Graz – City of design

Cosa non è già stato detto di Graz? Capitale europea della Cultura, Patrimonio Unesco, Capitale dei Sapori, City of Design, Città europea dei Diritti Umani.

La peculiarità della seconda città austriaca per grandezza e capitale del Land Stiria è di racchiudere in sé l’essenza di storia millenaria e di architetture contemporanee pensate da rinomati architetti austriaci e internazionali.
Il fascino discreto di questa città merita di essere raccontato come una favola bella, gradualmente per sollecitare l’ammirazione e lo stupore, ma soprattutto la voglia di conoscere il suo importante patrimonio artistico, legato alla famiglia degli Asburgo e non solo.

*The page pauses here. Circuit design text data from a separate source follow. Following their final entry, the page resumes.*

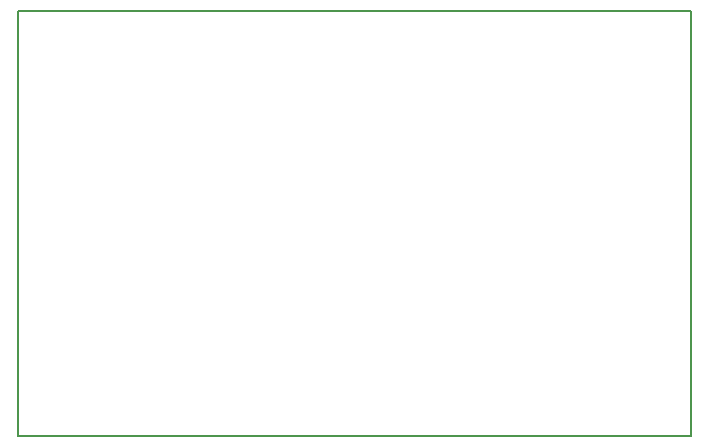
<source format=gm1>
G04 #@! TF.FileFunction,Profile,NP*
%FSLAX46Y46*%
G04 Gerber Fmt 4.6, Leading zero omitted, Abs format (unit mm)*
G04 Created by KiCad (PCBNEW 4.0.4+e1-6308~48~ubuntu16.04.1-stable) date Fri Oct 14 16:45:37 2016*
%MOMM*%
%LPD*%
G01*
G04 APERTURE LIST*
%ADD10C,0.100000*%
%ADD11C,0.150000*%
G04 APERTURE END LIST*
D10*
D11*
X133000000Y-135000000D02*
X133000000Y-99000000D01*
X190000000Y-135000000D02*
X133000000Y-135000000D01*
X190000000Y-99000000D02*
X190000000Y-135000000D01*
X133000000Y-99000000D02*
X190000000Y-99000000D01*
M02*

</source>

Linz – Capitale Europea della Cultura

Linz è una tra le tre città più importante dell’Austria.

E anche una delle città più conosciute e culturalmente affascinanti dell’Europa centrale. È famosa, anche, per aver ospitato Adolf Hitler quando, in giovane età, aspirava a diventare pittore. Si affaccia sul fiume Danubio. Dista relativamente poco da Vienna. Meta turistica, visitata sovente da numerose persone in svariati periodi dell’anno, è una città ricca di eventi sia culturali che popolari. Nel 2009 è stata proclamata “Capitale Europea della Cultura”

La cucina Austriaca

La varietà della cucina austriaca testimonia tutt’oggi la vastità della monarchia di un tempo. Vienna, in particolare, era un crogiolo di culture gastronomiche: qui prevalevano i cosiddetti “Zuagrasten” (immigrati) provenienti dall’Ungheria, dalla Boemia, dalla Slovacchia, dalla Transcarpazia, dalla Bucovina, dalla Polonia, dalla Carniola, dalla Croazia, da Trieste, dalla Dalmazia o “semplicemente” dagli attuali Länder austriaci. Tutti portavano con sé a Vienna il bagaglio delle ricette del proprio Paese, e la cucina austriaca assorbì il meglio di ogni tradizione.